→ **What is needed**: Copy exactly the lines from the first line of the records below through the line containing "urothelial carcinoma (testis)", including both, and nothing else.

[[ Given information open ]]

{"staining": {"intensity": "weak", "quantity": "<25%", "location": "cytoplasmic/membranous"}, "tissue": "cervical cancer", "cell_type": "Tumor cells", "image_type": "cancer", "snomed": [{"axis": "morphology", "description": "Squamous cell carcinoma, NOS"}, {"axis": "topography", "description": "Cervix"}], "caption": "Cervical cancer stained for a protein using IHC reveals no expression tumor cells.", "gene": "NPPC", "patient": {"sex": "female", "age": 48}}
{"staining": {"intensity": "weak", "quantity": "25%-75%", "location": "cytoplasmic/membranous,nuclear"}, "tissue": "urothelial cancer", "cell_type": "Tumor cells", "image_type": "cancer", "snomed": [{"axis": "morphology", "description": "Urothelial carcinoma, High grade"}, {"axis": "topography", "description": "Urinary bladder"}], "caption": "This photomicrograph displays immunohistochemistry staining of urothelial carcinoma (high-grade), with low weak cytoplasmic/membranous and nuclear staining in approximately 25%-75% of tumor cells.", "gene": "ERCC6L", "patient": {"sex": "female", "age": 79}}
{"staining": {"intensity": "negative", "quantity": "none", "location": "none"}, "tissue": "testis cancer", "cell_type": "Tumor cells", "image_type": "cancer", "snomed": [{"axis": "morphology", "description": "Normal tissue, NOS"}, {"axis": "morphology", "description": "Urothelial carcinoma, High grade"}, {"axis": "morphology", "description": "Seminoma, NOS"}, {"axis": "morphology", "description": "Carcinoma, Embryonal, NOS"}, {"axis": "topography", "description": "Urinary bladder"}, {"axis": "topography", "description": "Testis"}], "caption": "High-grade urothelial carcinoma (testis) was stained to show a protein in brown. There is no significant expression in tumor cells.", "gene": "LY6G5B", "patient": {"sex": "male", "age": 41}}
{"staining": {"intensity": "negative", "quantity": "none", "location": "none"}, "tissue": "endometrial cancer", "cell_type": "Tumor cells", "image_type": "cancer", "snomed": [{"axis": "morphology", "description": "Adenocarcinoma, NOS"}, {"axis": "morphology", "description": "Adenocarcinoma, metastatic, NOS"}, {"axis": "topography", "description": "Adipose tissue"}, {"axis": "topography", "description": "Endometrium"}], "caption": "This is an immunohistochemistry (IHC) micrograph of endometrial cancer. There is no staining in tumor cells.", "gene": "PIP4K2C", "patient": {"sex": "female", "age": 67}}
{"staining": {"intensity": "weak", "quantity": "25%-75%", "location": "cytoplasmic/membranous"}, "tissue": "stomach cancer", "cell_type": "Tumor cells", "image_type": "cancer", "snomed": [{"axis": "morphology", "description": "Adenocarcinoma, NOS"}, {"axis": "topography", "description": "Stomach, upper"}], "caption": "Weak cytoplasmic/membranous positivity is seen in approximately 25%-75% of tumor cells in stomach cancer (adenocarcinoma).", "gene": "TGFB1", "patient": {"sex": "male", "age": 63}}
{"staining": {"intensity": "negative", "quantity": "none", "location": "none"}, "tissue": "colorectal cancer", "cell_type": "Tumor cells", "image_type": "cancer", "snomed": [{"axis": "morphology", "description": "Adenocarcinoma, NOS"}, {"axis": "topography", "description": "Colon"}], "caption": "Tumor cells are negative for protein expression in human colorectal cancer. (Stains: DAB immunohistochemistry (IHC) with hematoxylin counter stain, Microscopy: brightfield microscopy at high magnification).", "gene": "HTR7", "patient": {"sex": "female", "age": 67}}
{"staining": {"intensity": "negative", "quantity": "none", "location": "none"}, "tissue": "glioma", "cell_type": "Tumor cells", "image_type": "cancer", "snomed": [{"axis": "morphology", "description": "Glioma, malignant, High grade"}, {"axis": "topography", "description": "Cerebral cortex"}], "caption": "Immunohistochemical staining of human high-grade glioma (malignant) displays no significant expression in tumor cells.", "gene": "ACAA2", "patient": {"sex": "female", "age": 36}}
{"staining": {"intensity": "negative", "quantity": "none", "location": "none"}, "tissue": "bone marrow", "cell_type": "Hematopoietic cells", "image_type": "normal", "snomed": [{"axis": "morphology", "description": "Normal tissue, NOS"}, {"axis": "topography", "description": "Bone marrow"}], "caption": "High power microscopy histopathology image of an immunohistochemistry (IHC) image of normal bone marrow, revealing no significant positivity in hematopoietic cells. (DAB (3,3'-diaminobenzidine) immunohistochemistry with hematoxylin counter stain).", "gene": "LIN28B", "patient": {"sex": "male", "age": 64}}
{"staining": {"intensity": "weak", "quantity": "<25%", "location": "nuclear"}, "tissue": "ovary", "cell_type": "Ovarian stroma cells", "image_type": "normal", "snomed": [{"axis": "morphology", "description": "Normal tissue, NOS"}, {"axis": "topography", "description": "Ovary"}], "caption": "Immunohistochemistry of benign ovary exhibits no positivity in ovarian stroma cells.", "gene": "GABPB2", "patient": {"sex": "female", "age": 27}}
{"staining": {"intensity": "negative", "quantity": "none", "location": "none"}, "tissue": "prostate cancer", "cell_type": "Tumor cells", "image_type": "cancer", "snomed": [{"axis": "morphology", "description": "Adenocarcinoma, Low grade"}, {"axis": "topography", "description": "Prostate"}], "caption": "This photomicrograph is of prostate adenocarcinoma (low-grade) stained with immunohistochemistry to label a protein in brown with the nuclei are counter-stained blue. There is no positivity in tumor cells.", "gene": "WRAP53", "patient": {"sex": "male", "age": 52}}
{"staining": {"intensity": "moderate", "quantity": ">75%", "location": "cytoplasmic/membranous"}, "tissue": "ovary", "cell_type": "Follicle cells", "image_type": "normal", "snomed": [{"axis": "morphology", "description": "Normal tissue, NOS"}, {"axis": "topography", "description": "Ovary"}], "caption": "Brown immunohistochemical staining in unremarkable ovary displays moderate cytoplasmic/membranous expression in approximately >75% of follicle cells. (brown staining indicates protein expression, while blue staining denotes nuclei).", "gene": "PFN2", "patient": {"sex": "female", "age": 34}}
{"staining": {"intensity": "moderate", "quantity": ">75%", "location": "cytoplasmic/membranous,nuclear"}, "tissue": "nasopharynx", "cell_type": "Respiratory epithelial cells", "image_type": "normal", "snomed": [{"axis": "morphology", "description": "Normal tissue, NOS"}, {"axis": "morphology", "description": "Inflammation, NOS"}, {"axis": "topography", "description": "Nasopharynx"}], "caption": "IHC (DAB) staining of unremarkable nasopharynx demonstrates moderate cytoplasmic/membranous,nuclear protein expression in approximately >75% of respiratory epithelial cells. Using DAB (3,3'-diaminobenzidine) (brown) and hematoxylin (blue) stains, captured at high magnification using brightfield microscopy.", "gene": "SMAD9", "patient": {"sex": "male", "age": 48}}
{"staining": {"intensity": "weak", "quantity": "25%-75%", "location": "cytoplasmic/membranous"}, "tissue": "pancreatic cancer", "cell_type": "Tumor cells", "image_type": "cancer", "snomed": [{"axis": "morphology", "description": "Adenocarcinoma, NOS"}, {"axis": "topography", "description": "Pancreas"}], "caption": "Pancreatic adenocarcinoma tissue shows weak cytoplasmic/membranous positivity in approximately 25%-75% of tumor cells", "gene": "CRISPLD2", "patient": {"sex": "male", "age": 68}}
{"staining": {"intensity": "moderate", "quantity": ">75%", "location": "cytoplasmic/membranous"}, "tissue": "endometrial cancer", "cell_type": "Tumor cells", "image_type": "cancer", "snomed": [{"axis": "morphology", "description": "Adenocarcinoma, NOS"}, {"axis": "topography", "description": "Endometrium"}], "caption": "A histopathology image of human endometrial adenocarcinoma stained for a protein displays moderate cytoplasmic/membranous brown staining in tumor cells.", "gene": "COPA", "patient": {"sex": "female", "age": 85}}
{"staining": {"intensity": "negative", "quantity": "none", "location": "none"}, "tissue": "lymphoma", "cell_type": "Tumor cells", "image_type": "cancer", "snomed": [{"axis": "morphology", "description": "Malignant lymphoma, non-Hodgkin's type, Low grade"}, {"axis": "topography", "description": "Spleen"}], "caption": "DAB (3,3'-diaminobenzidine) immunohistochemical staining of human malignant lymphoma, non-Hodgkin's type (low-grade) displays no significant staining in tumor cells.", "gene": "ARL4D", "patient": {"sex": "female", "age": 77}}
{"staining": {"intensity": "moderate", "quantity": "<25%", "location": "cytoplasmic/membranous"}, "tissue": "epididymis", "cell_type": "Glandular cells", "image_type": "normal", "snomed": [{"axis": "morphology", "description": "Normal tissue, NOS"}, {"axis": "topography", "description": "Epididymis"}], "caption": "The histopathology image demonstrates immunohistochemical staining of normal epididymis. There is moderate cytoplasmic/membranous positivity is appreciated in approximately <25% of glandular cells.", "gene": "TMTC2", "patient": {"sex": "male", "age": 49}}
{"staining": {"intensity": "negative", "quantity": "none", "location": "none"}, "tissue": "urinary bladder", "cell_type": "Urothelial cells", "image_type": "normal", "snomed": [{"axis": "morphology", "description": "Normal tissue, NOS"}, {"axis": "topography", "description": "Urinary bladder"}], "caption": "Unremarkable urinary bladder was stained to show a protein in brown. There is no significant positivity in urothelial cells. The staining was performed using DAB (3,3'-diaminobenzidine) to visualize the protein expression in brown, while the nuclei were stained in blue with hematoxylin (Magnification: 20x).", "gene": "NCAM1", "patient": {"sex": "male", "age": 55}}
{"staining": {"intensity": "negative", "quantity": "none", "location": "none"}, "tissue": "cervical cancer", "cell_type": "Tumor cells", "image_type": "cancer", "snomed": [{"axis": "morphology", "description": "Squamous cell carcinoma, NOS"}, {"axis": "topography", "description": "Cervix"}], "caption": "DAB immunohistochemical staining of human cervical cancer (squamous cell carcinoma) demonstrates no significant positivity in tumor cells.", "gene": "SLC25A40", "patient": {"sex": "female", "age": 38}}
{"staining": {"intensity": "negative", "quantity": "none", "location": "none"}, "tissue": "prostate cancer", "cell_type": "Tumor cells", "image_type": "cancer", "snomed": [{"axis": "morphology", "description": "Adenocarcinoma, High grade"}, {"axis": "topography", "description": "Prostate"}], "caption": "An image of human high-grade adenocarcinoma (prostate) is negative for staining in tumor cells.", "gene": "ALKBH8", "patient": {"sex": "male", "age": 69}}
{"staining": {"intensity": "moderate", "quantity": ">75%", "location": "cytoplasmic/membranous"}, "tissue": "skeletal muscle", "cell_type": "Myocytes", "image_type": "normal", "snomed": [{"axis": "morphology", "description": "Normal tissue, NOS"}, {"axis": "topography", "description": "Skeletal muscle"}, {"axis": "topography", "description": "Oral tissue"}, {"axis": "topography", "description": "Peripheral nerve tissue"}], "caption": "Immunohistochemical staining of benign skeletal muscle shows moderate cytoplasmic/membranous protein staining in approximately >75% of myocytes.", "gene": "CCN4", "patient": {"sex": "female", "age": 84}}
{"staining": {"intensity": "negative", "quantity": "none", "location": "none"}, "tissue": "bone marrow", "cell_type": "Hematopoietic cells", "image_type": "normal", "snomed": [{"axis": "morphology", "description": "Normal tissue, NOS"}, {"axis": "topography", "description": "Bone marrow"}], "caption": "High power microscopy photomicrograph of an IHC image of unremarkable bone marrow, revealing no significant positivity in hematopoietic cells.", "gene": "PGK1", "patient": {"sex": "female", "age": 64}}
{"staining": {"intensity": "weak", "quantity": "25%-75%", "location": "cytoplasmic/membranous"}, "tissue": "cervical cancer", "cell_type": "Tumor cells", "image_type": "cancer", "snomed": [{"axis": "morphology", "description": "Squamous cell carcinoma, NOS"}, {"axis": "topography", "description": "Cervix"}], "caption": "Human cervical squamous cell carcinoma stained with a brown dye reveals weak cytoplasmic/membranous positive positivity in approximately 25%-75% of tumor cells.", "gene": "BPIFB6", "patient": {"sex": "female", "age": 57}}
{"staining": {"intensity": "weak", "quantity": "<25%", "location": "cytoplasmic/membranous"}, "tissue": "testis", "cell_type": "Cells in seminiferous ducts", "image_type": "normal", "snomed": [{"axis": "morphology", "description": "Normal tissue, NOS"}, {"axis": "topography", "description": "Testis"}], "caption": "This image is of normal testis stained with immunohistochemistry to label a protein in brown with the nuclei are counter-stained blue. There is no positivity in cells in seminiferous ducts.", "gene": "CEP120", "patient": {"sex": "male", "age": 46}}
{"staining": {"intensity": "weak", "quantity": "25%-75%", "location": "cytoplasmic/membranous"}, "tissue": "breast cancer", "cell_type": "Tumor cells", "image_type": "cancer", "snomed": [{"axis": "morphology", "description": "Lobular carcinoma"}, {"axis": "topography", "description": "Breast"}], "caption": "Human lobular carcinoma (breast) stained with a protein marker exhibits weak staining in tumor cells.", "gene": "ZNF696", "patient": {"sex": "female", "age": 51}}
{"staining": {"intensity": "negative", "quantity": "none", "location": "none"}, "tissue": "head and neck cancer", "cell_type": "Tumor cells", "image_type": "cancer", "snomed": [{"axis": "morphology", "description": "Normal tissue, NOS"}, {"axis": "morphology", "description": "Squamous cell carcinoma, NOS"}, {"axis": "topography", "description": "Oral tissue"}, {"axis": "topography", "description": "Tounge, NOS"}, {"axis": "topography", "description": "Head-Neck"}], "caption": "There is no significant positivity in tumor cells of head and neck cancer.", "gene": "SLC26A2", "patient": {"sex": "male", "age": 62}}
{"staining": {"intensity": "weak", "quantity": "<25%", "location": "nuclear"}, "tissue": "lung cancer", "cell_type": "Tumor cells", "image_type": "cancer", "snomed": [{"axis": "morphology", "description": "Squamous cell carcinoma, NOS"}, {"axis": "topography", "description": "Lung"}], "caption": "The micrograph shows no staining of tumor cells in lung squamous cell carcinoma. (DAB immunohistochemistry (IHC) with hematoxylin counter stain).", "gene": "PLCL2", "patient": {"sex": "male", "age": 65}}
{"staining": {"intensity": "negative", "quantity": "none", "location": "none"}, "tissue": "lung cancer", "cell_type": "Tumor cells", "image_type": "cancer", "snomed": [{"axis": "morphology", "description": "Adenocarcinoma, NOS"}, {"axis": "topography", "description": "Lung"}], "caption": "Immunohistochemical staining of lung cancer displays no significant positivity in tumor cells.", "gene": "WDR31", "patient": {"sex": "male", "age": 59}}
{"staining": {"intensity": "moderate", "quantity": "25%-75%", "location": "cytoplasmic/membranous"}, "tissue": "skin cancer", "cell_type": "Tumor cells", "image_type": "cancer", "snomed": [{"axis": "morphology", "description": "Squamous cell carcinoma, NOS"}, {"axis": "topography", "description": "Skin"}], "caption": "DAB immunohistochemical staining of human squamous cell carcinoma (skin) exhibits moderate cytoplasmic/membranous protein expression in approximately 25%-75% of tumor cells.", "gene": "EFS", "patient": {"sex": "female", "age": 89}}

[[ Given information closed ]]

→ **Solution**:
{"staining": {"intensity": "weak", "quantity": "<25%", "location": "cytoplasmic/membranous"}, "tissue": "cervical cancer", "cell_type": "Tumor cells", "image_type": "cancer", "snomed": [{"axis": "morphology", "description": "Squamous cell carcinoma, NOS"}, {"axis": "topography", "description": "Cervix"}], "caption": "Cervical cancer stained for a protein using IHC reveals no expression tumor cells.", "gene": "NPPC", "patient": {"sex": "female", "age": 48}}
{"staining": {"intensity": "weak", "quantity": "25%-75%", "location": "cytoplasmic/membranous,nuclear"}, "tissue": "urothelial cancer", "cell_type": "Tumor cells", "image_type": "cancer", "snomed": [{"axis": "morphology", "description": "Urothelial carcinoma, High grade"}, {"axis": "topography", "description": "Urinary bladder"}], "caption": "This photomicrograph displays immunohistochemistry staining of urothelial carcinoma (high-grade), with low weak cytoplasmic/membranous and nuclear staining in approximately 25%-75% of tumor cells.", "gene": "ERCC6L", "patient": {"sex": "female", "age": 79}}
{"staining": {"intensity": "negative", "quantity": "none", "location": "none"}, "tissue": "testis cancer", "cell_type": "Tumor cells", "image_type": "cancer", "snomed": [{"axis": "morphology", "description": "Normal tissue, NOS"}, {"axis": "morphology", "description": "Urothelial carcinoma, High grade"}, {"axis": "morphology", "description": "Seminoma, NOS"}, {"axis": "morphology", "description": "Carcinoma, Embryonal, NOS"}, {"axis": "topography", "description": "Urinary bladder"}, {"axis": "topography", "description": "Testis"}], "caption": "High-grade urothelial carcinoma (testis) was stained to show a protein in brown. There is no significant expression in tumor cells.", "gene": "LY6G5B", "patient": {"sex": "male", "age": 41}}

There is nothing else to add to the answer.